On June 24, the World Bank released its study on Israel's Gaza
disengagement proposal and how it would affect the Palestinian
economy.
The World Bank study concludes that easing the harsh Israeli
closure policy would do more than any other step to revive the
Palestinian economy and that Gaza needs to export in order to
survive. The study also calls for
a credible Palestinian reform program to be restarted in order to
attract investors. If the Palestinian Authority and Israel carry
out these steps,
the study states that a donor assistance program of $500 million
annually (on top of the $1 billion already pledged) would help the
Palestinian economy turn the corner.
Principal Conclusions of the World Bank Study
* The deep economic crisis in the West Bank and Gaza threatens to
impoverish and alienate a generation of young Palestinians. It is
undermining the credibility of the PA, increasing the popular
appeal of militant factions, and threatening Israel's security.
Unless today's impasse is broken soon, the PA could melt away,
leaving Israel with a poor, embittered neighbor with
whom dialogue could be much more difficult.
* The Palestinian recession is among the worst in modern history.
Average personal incomes have declined by more than a third since
September 2000, and nearly half of Palestinians now live below the
poverty line.
* The economic crisis has been caused by restrictions on the
movement of Palestinian people and goods, which Israel regards as
essential to protect its citizens from attacks by militants.
Without a major reform of the closure regime, however, the
Palestinian economy will not
revive and Israel's security gains may not be sustainable.
* By itself, Israel's disengagement plan of June 6 will have very
little impact on the Palestinian economy and Palestinian
livelihoods, since it only proposes a limited easing of closure. A
focus on this over-arching issue is essential if disengagement is
to deliver long-term benefits.
* Disengagement will remove internal movement restrictions in Gaza
and in part of the northern West Bank, but Palestinian economic
recovery depends on a radical easing of internal closures
throughout the West Bank, the opening of Palestinian external
borders to commodity trade, and sustaining a reasonable flow of
Palestinian labor into Israel.
* Easing internal closures throughout the West Bank must be
accompanied by a credible Palestinian security effort; as long as
Palestinian violence persists, the case for dismantling closures
will always be contestable.
* Removing restrictions on the movement of cargo across borders is
relatively simpler - technologies and administrative methods exist
that permit the orderly flow of cargo and the maintenance of
security.
Introducing a new, efficient border cargo regime would make a major
difference to Palestinian welfare and commercial prospects. The
international community should focus on this key economic issue in
its diplomatic dialogue with the government of Israel.

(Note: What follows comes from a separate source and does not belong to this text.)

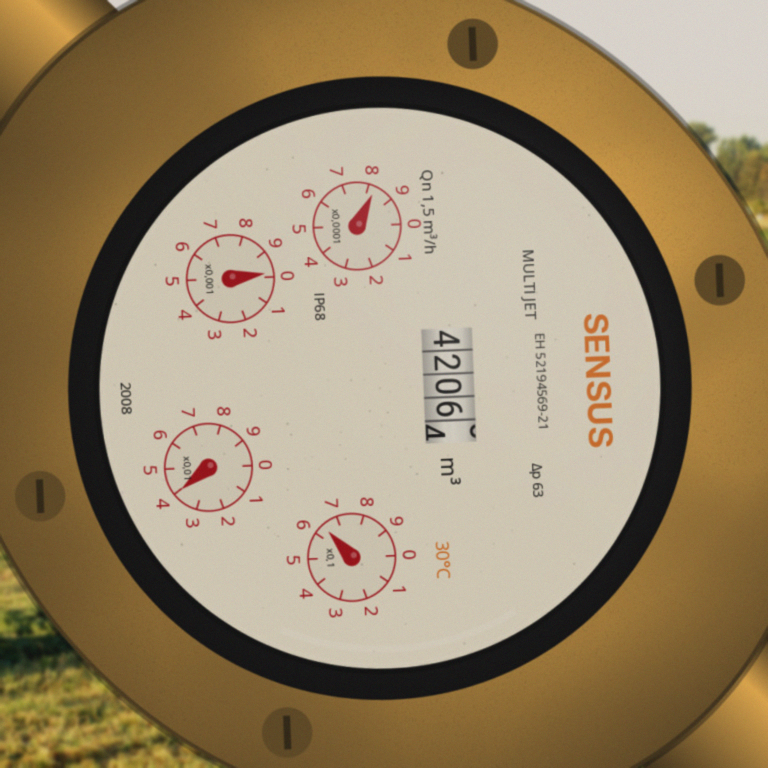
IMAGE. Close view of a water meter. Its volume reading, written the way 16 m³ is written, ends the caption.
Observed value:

* An easing of closures alone, though, will not attract investors
back to the Palestinian economy. A reinvigorated program of
Palestinian reform, designed around measures that will create an
investor-friendly business environment, is essential. There is no
reason for the PA to delay implementation of such a program.
* It is important to understand that additional donor money alone
cannot solve today's economic problems. Donor disbursements of $1
billion per annum (or $310 per person) are already very high.
Additional aid in today's economy would help alleviate day-to-day
hardship, but would have little lasting impact. As long as the web
of Palestinian economic transactions remains shredded by closures,
investors will stay away, and short-term gains will not be
sustainable.
* With a freeing-up of the constraints on economic activity and
committed Palestinian reform, an additional major donor effort
would make a difference - it would enable the Palestinian economy
to turn the corner. An
additional $500 million per annum, on top of existing
disbursements, could by 2006 spur a growth in real personal incomes
of about 12 percent (and 20 percent in
nominal terms), and could reduce unemployment to levels only
slightly higher than prior to the intifada.
* The alternative to this is stark. At the wrong end of the
spectrum of possible outcomes is a Palestinian economy with
unemployment levels of more than 35 percent by 2006, and with
poverty afflicting upwards of 55 percent, and 70 percent in Gaza.
With the PA weakened as it is, time is running out to get things
right.
* As for the settlement assets that Israel will leave behind, those
in Gaza have considerable economic value, and in time can make a
significant contribution - provided Gaza's borders are opened for
trade.
* The manner in which the settlement assets will be transferred to
the Palestinians remains a core issue. The PA should seize this
opportunity to demonstrate transparency, equity and efficiency in
receiving and disposing of the assets.